What is wanted is the full listing, word for word, without its pictures.

----- Information

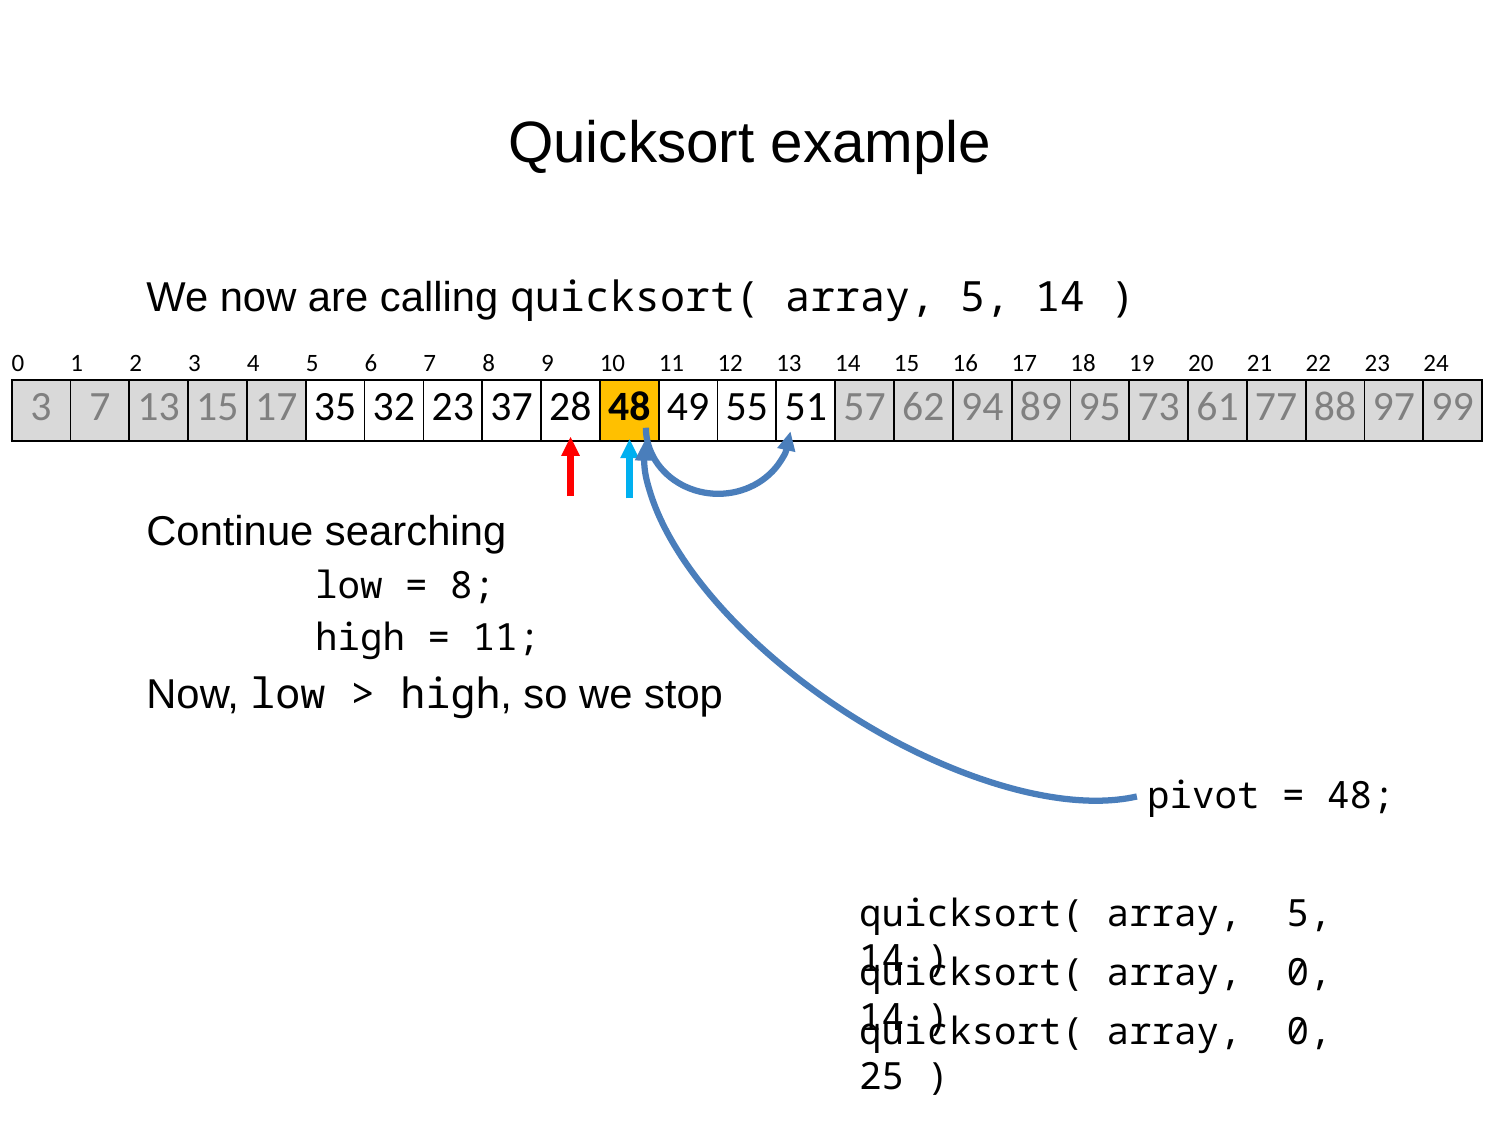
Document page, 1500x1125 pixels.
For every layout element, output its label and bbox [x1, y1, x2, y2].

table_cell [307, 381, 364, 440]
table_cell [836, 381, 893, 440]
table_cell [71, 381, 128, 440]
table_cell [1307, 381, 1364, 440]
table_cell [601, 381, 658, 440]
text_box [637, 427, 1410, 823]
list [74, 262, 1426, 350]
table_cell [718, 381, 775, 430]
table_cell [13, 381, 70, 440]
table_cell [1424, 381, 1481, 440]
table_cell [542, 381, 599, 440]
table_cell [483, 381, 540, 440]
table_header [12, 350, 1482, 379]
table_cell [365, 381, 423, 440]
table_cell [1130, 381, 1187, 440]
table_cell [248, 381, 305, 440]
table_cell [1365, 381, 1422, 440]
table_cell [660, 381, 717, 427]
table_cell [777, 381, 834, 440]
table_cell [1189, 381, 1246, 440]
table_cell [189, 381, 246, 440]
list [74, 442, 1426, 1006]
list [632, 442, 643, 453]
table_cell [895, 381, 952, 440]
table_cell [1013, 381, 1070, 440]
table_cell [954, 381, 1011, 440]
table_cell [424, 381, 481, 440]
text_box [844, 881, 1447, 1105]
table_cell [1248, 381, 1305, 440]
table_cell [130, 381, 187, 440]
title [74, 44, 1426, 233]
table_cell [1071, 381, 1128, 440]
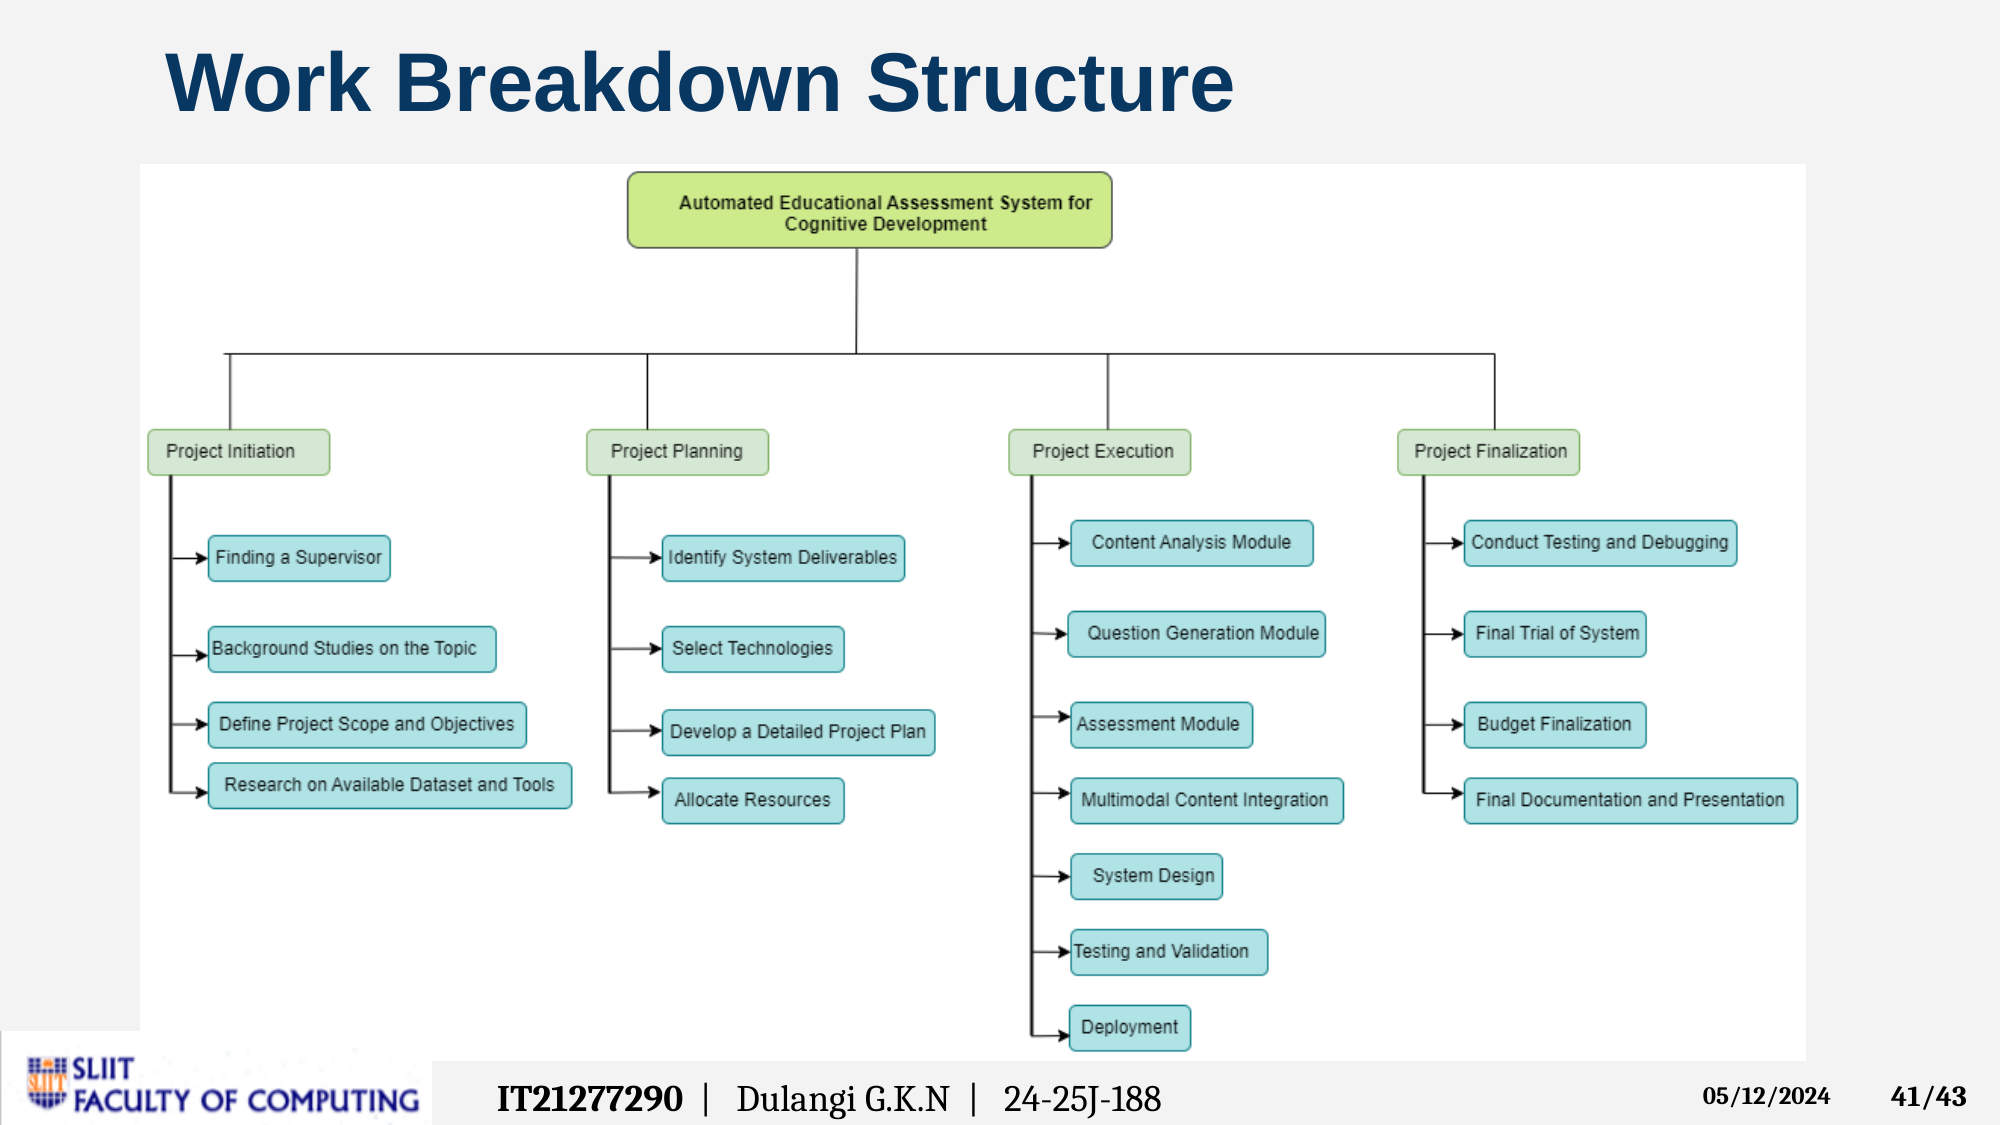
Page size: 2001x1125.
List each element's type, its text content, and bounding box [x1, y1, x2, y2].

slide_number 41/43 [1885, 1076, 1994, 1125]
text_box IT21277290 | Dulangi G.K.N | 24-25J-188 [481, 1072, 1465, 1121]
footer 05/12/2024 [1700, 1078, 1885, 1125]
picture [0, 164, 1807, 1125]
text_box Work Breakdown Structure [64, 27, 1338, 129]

----------

**Result of this exercise**.
Document page, 1500x1125 pixels.
For every layout element, output its label and bbox [x1, y1, x2, y2].

table_cell [307, 381, 364, 440]
table_cell [836, 381, 893, 440]
table_cell [71, 381, 128, 440]
table_cell [1307, 381, 1364, 440]
table_cell [601, 381, 658, 440]
text_box [637, 427, 1410, 823]
list [74, 262, 1426, 350]
table_cell [718, 381, 775, 430]
table_cell [13, 381, 70, 440]
table_cell [1424, 381, 1481, 440]
table_cell [542, 381, 599, 440]
table_cell [483, 381, 540, 440]
table_header [12, 350, 1482, 379]
table_cell [365, 381, 423, 440]
table_cell [1130, 381, 1187, 440]
table_cell [248, 381, 305, 440]
table_cell [1365, 381, 1422, 440]
table_cell [660, 381, 717, 427]
table_cell [777, 381, 834, 440]
table_cell [1189, 381, 1246, 440]
table_cell [189, 381, 246, 440]
list [74, 442, 1426, 1006]
list [632, 442, 643, 453]
table_cell [895, 381, 952, 440]
table_cell [1013, 381, 1070, 440]
table_cell [954, 381, 1011, 440]
table_cell [424, 381, 481, 440]
text_box [844, 881, 1447, 1105]
table_cell [1248, 381, 1305, 440]
table_cell [130, 381, 187, 440]
title [74, 44, 1426, 233]
table_cell [1071, 381, 1128, 440]
Page size: 2001x1125.
List each element's type, its text content, and bounding box [x1, y1, x2, y2].

slide_number 41/43 [1885, 1076, 1994, 1125]
text_box IT21277290 | Dulangi G.K.N | 24-25J-188 [481, 1072, 1465, 1121]
footer 05/12/2024 [1700, 1078, 1885, 1125]
picture [0, 164, 1807, 1125]
text_box Work Breakdown Structure [64, 27, 1338, 129]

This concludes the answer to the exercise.